|A trial run with my new modular hill sections, all taped up and awaiting the plaster to finish off the slopes|
Welcome to 2019 and JJ's Wargames picks up from where it left off with some more updates on progress with the 28mm terrain collection.
One consideration that any terrain collection needs to have built in is what sort of hills you intend using. This statement might at first seem a little strange, surely hills are hills, what do you mean 'sort'?
|The first day of work with some sections of MDF cut to shape and with the white polystyrene affixed ready for sculpting|
Well the scale of figures can make quite a difference on the type or sort of hill you should probably think of modelling as the difference in ground scale between my 18mm Napoleonic collection and my 28mm Ancients is dramatic when transferred to a 9' x 5' table.
That means I am quite able to model a two and a half by one and a quarter mile battlefield encompassing Talavera in the former scale and a lot less real estate in the latter.
Not only that but with a much lower centre of gravity with the seemingly diminutive but beautifully detailed 18mm I can put slopes under my mat with much steeper inclines that will still allow my figures to stand on them and give the impression of a major feature; whereas my 28mm figures will struggle to stay put on a slope incline greater that 1:3 i.e. for every one inch in vertical I need to have the slope climbing three inches horizontally, which means sloped hills in 28mm tend to have to be gently sloped and take up a lot of table space, but are not, unless you own an aircraft hangar, major features.

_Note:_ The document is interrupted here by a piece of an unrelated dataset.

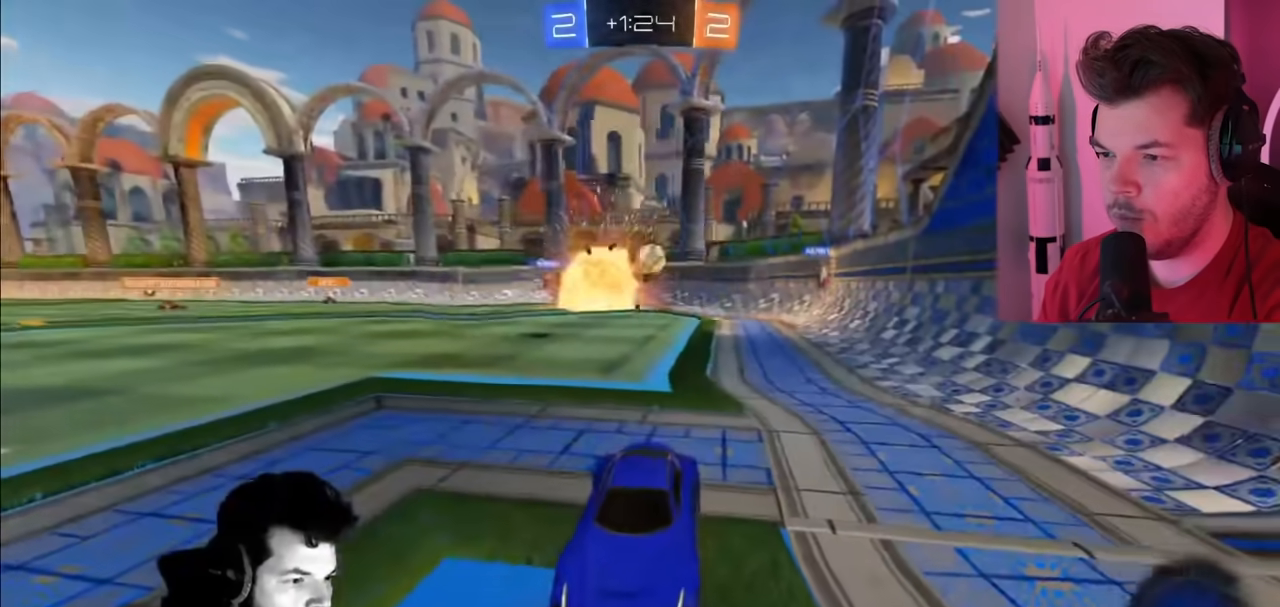
{"buttons": [], "left_stick": "center", "right_stick": "center", "events": [[17, "left_stick", "center"], [317, "R2", "up"], [350, "left_stick", "right"], [433, "L2", "up"], [483, "left_stick", "center"]]}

In addition the placing of the slope under the mat makes the likelihood of the figures staying put, once placed on any slope, highly unlikely due to the rather slippy texture of these new style synthetic materials that are tough, easily washed and ironed but quite slippery for figure bases to stand on with any slight incline.
|Tom helped me saw up the MDF into 6" x 6", 9" x 6", 12" x 6" and 12" x 9" rectangles which were then shaped as seen by my drawing on slope number '7' above then I cut the shape and sanded it.|
The other alternative is to dump the scale side of things and produce 'styalised' hills with two or three inch vertical cliffs and deem them passable to your metal warriors despite the eye querying such a possibility in reality.

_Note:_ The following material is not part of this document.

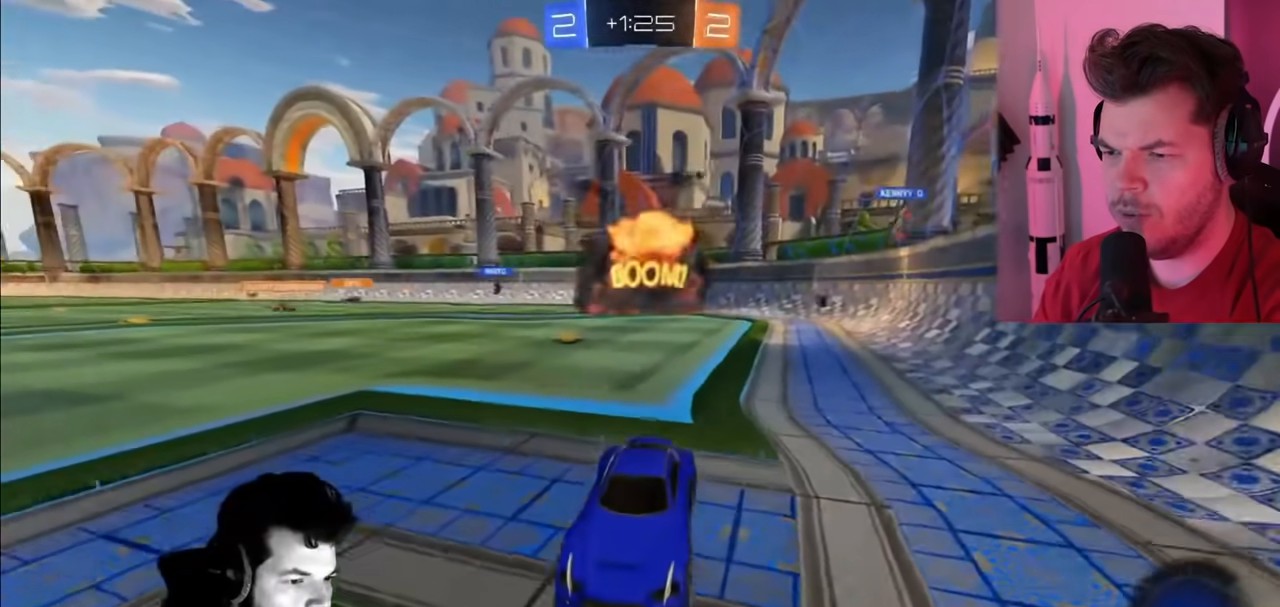
{"buttons": ["L2", "R2"], "left_stick": "center", "right_stick": "center", "events": [[17, "R2", "down"], [317, "L2", "down"]]}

I don't dismiss the 'styalised' hill approach, only that I intend to capture some of that look by having free standing cliff sections, with suitable access points, that can sit another level up on top of my gentler slopes.
The other factor I wanted to include was the ability to create many different looking tables with one set of hills, hence the decision to build them in a modular style, tessellated to allow the different sized sections to be joined up in multiple different arrangements either along the table edge or in the centre of the table as a free standing feature.

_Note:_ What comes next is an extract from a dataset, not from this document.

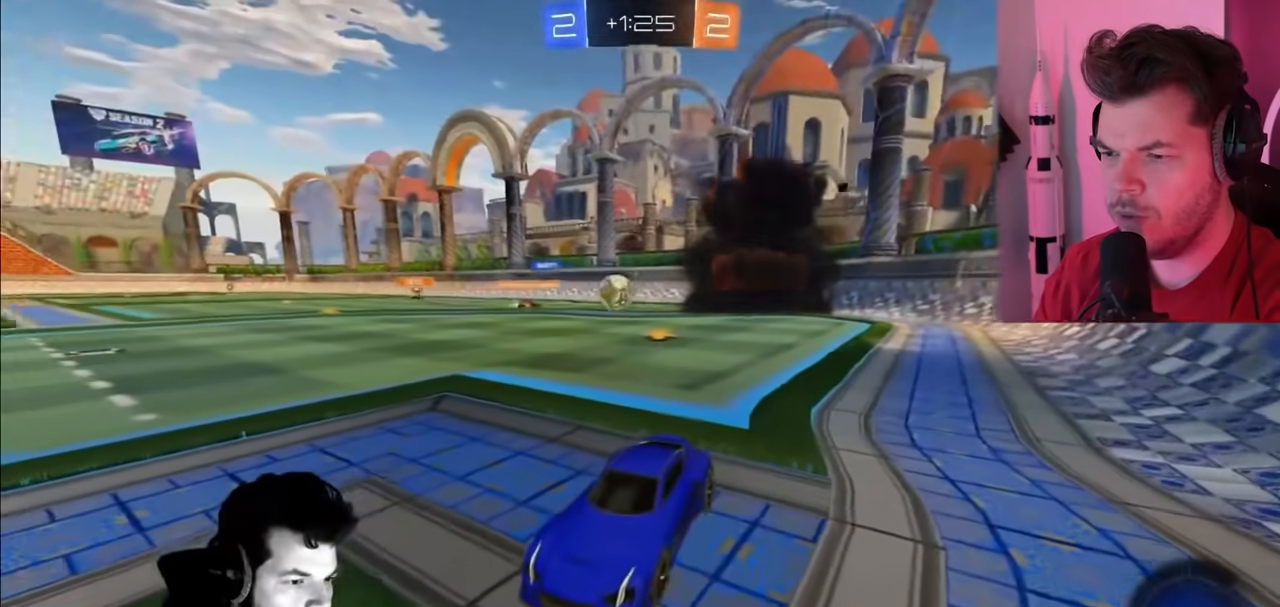
{"buttons": ["R2"], "left_stick": "center", "right_stick": "center", "events": [[67, "L2", "up"]]}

|I have worked in Lung Disease Centres and seen the results of damaged lungs so can't stress the importance of wearing a dust mask when cutting and sanding MDF. At this stage all the shapes are cut.|
As with all my projects, I work in a similar fashion, i.e. 'Begin with the end in mind' to quote a very clever chap and the five 'P's' which another very clever man explained to me meant, 'Propper Preparation Prevents P..s-Poor Presentation', note that it is five words as one important word is hyphenated!
|An example of the Five P's in action|
So with those guiding principles in mind and having already explained what hills I was planning to model and why, the next stage was to draw out a plan on graph paper of my different sections working to a three inch plan that corresponded to the incline formula covered.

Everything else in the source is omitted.